Paul Osborne reports on the highlights from last month's tax forum in Canberra.

The federal government will set up a business tax review, increase the personal tax-free threshold and work with the states to make their revenue raising systems more efficient, in the wake of a two-day tax forum held last month.

Treasurer Wayne Swan said the measures, which also include a new tax research institute and the removal of the low-income tax offset, would be the "building blocks for the next stage of ongoing tax reform".

The commitments came after the forum was warned Australia was heading for a welfare spending crisis within a decade unless the government slashed the public service or cut lucrative tax breaks for the affluent.

"Some of the policies we have begun to sketch out together won't be popular, and many will be difficult to fit into a sound bite," Swan told delegates.

"So we need the spirit and commitment to reform we found over the last two days to endure well beyond the forum."

The personal income tax-free threshold is due to rise from $6,000 to $18,200 on July 1, 2012, but Swan said the government would raise this to at least $21,000 over time - meaning more than one million taxpayers will not have to fill out a return.

As well, Queensland Treasurer Andrew Fraser and NSW Treasurer Mike Baird will lead work on a states and territories tax reform plan, including a timetable for the harmonisation of some state taxes, with a first draft due at the end of 2012.

The final day of the tax forum in Canberra's Parliament House focused on the welfare system, personal income tax and oversight of the system.
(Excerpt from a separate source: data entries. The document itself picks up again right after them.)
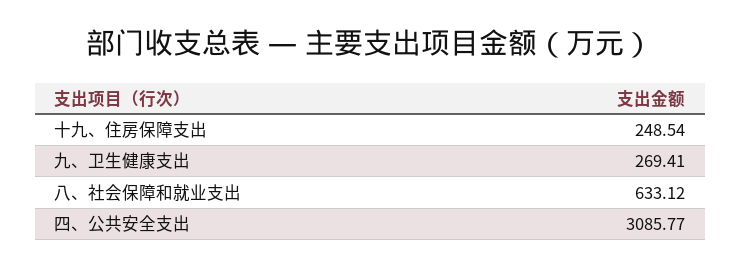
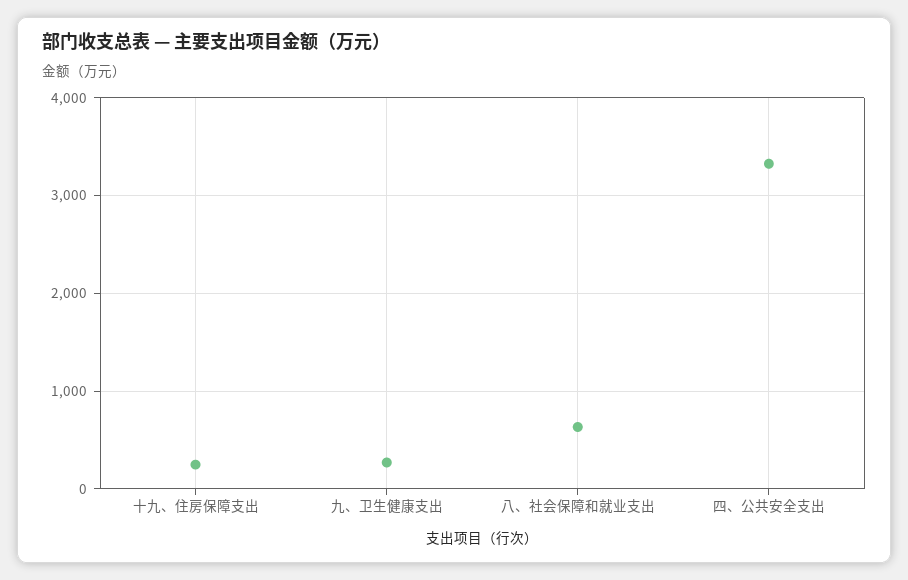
四、公共安全支出: 3085.77 -> 3300

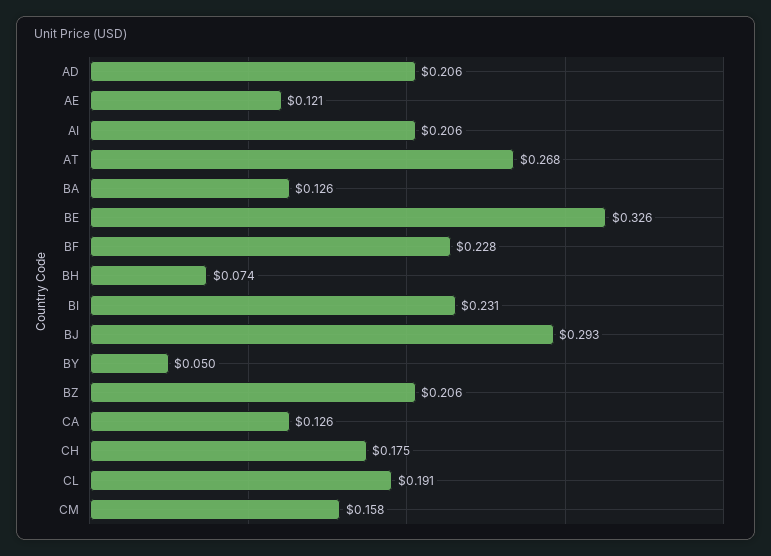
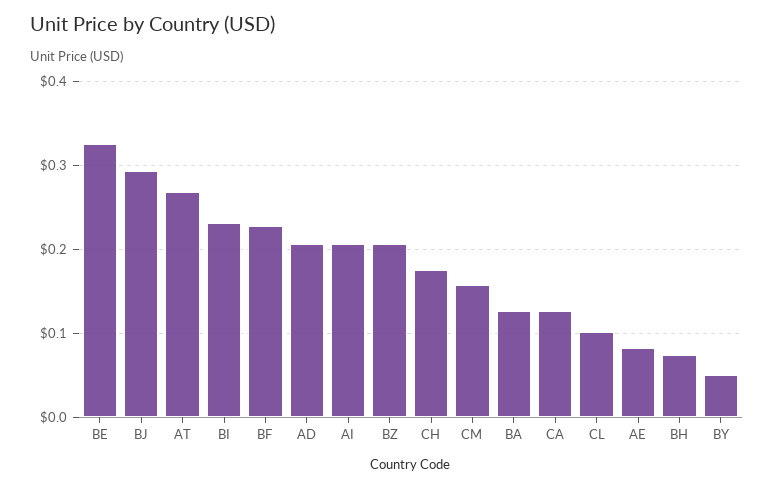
AE: 0.121 -> 0.08
CL: 0.191 -> 0.1

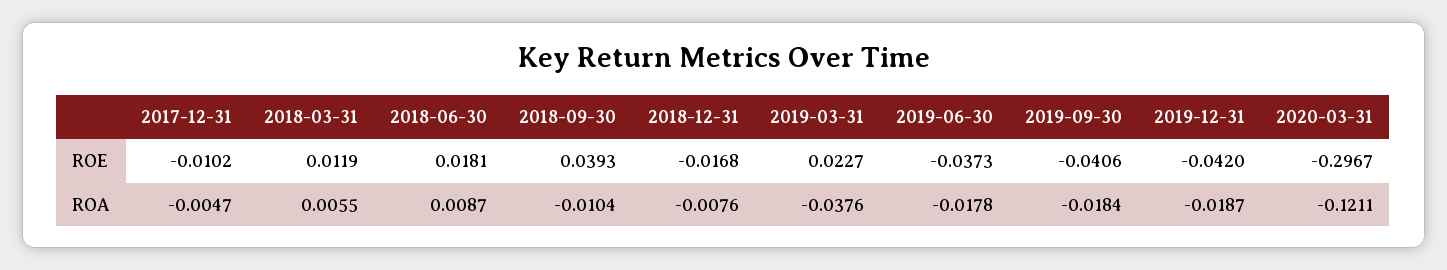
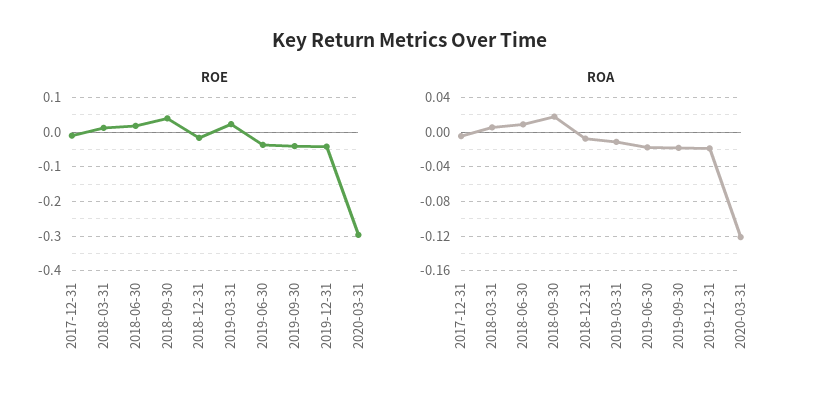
ROA, 2018-09-30: -0.0104 -> 0.02
ROA, 2019-03-31: -0.0376 -> -0.01

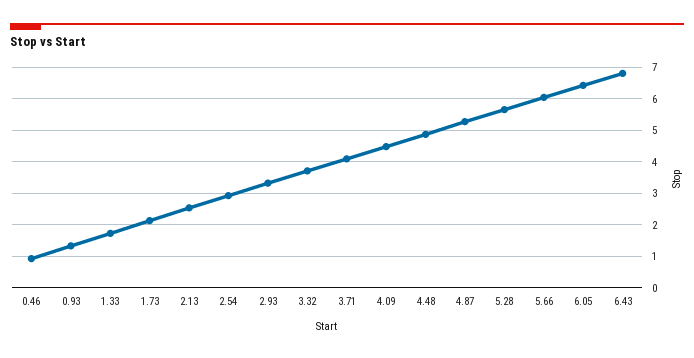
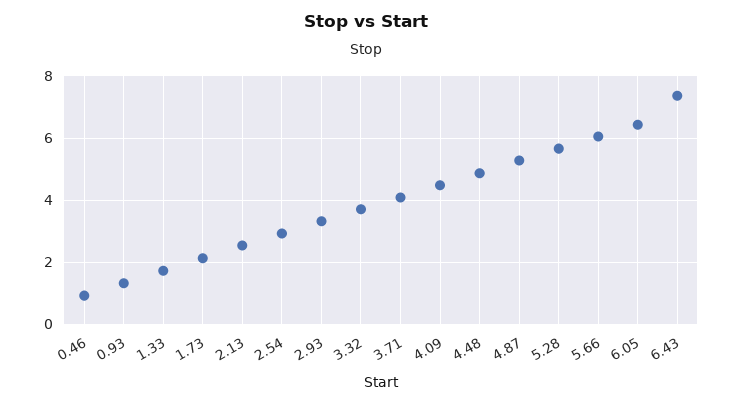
6.43: 6.8 -> 7.4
Former senior Treasury official Greg Smith, a member of the Henry tax review, sounded a warning during the welfare talks that sharply focused the minds of the 200 delegates.
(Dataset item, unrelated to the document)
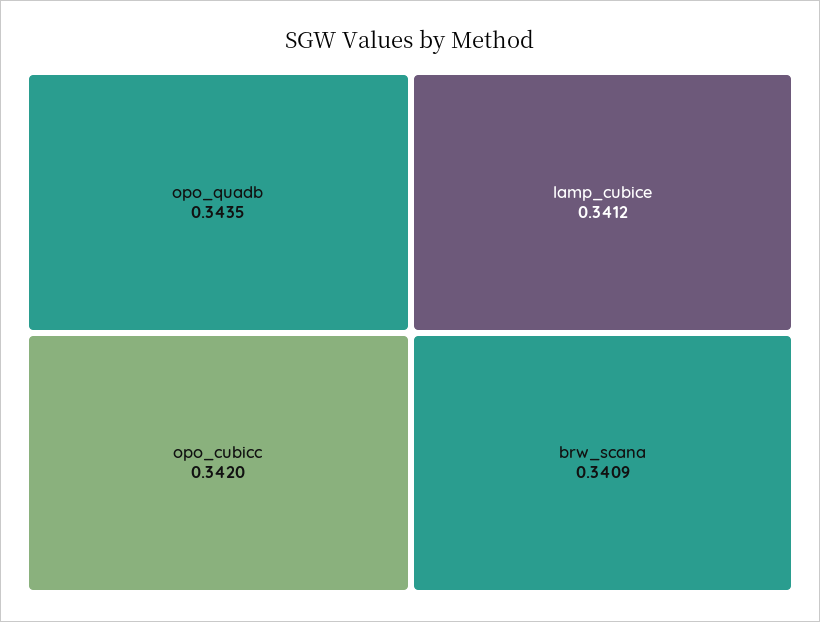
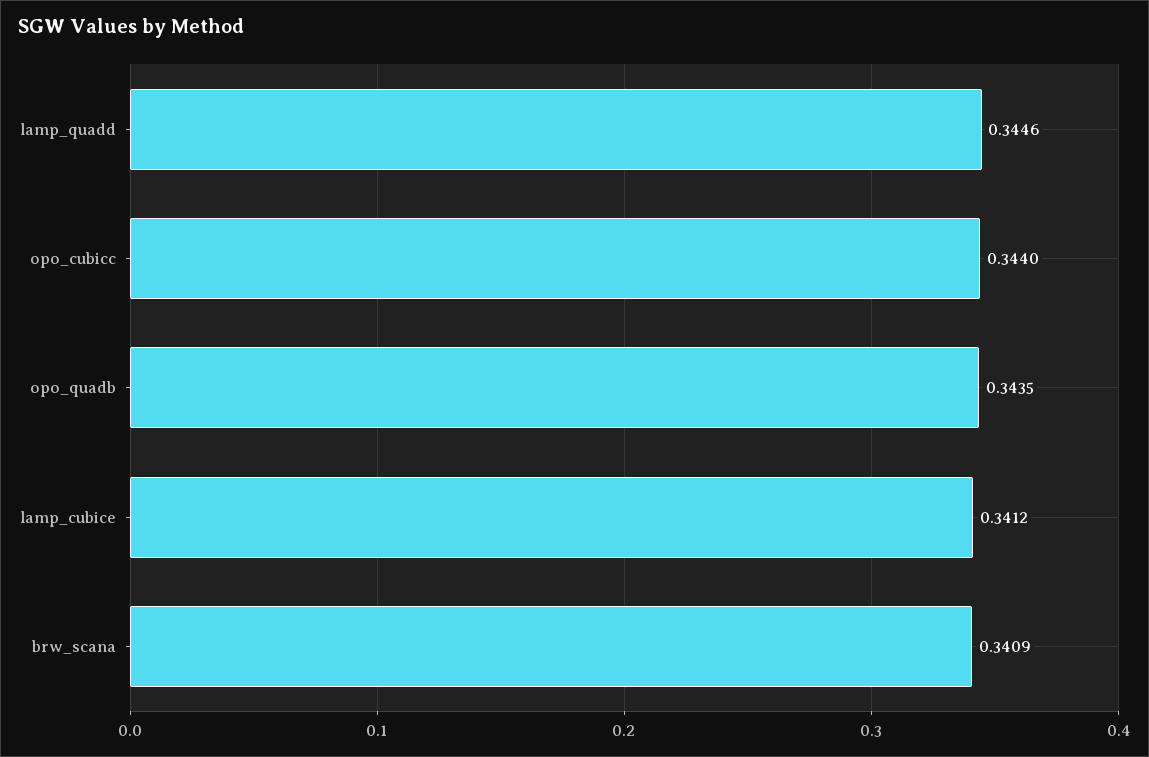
opo_cubicc: 0.342 -> 0.344
lamp_quadd: none -> 0.3446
"I'm sorry to inject a sad note into the discussion, but my prediction for the next 10 to 15 years is that the issue will not be 'stop the taxes' or 'stop the boats', it will be 'stop the welfare system'," Smith said.

He said government spending and transfer payments would rise from 35 per cent of the nation's annual gross domestic product to 45 per cent. "It is a crisis," he said.
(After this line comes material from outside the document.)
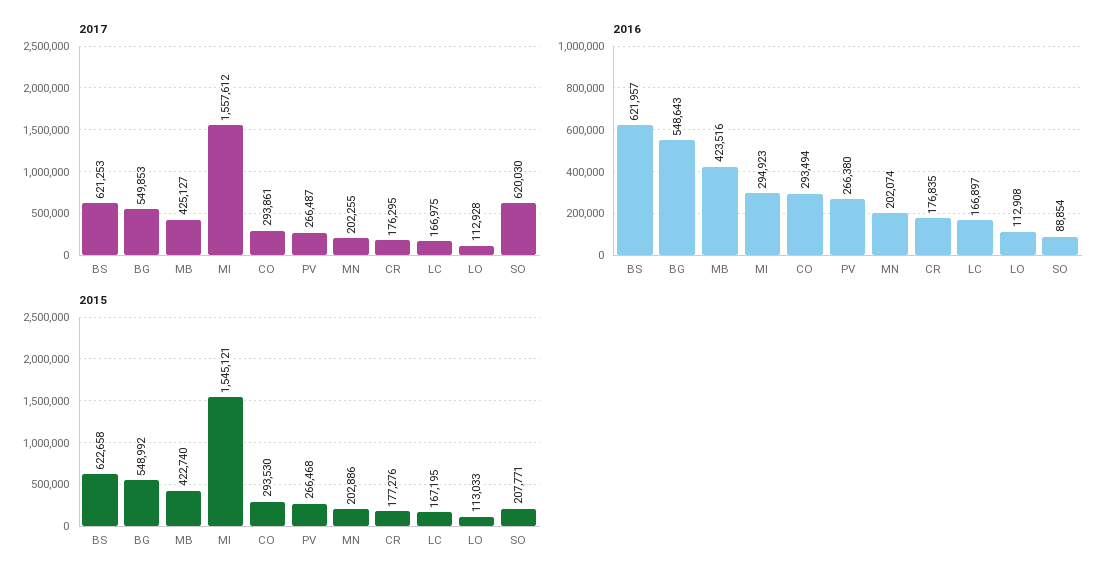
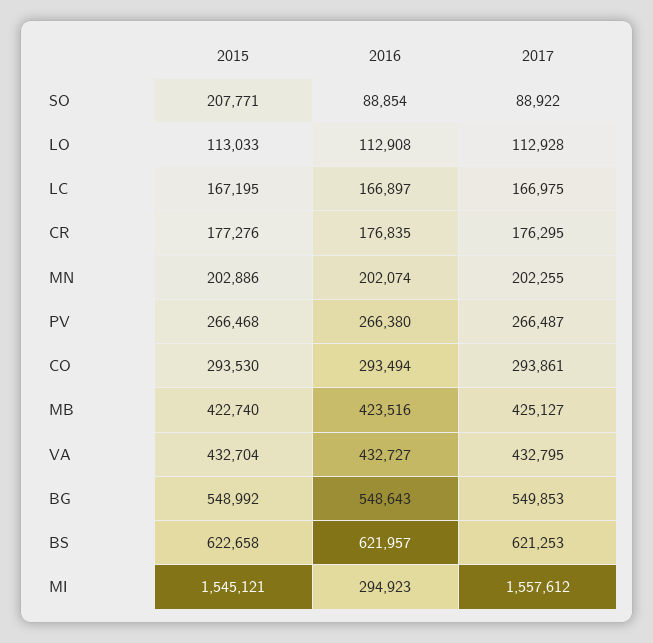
2017, SO: 620030 -> 88922
2015, VA: none -> 432704
2016, VA: none -> 432727
2017, VA: none -> 432795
Fact box on the federal government's Tax Forum in Canberra:

*The government will set up a business tax reform working group which will send the government an initial report in November and a final report by March 2012.

*Queensland Treasurer Andrew Fraser and NSW Treasurer Mike Baird will lead work on a tax reform plan with other states and territories, including a timetable for the harmonisation of state taxes, with a first draft due at end of 2012.

*Former Victorian premier John Brumby will examine the efficiency of state imposts and ways their systems can be reformed.

*The government will raise the personal income tax-free threshold to $21,000 and remove the low-income tax offset.

*The government will fund an independent tax studies institute.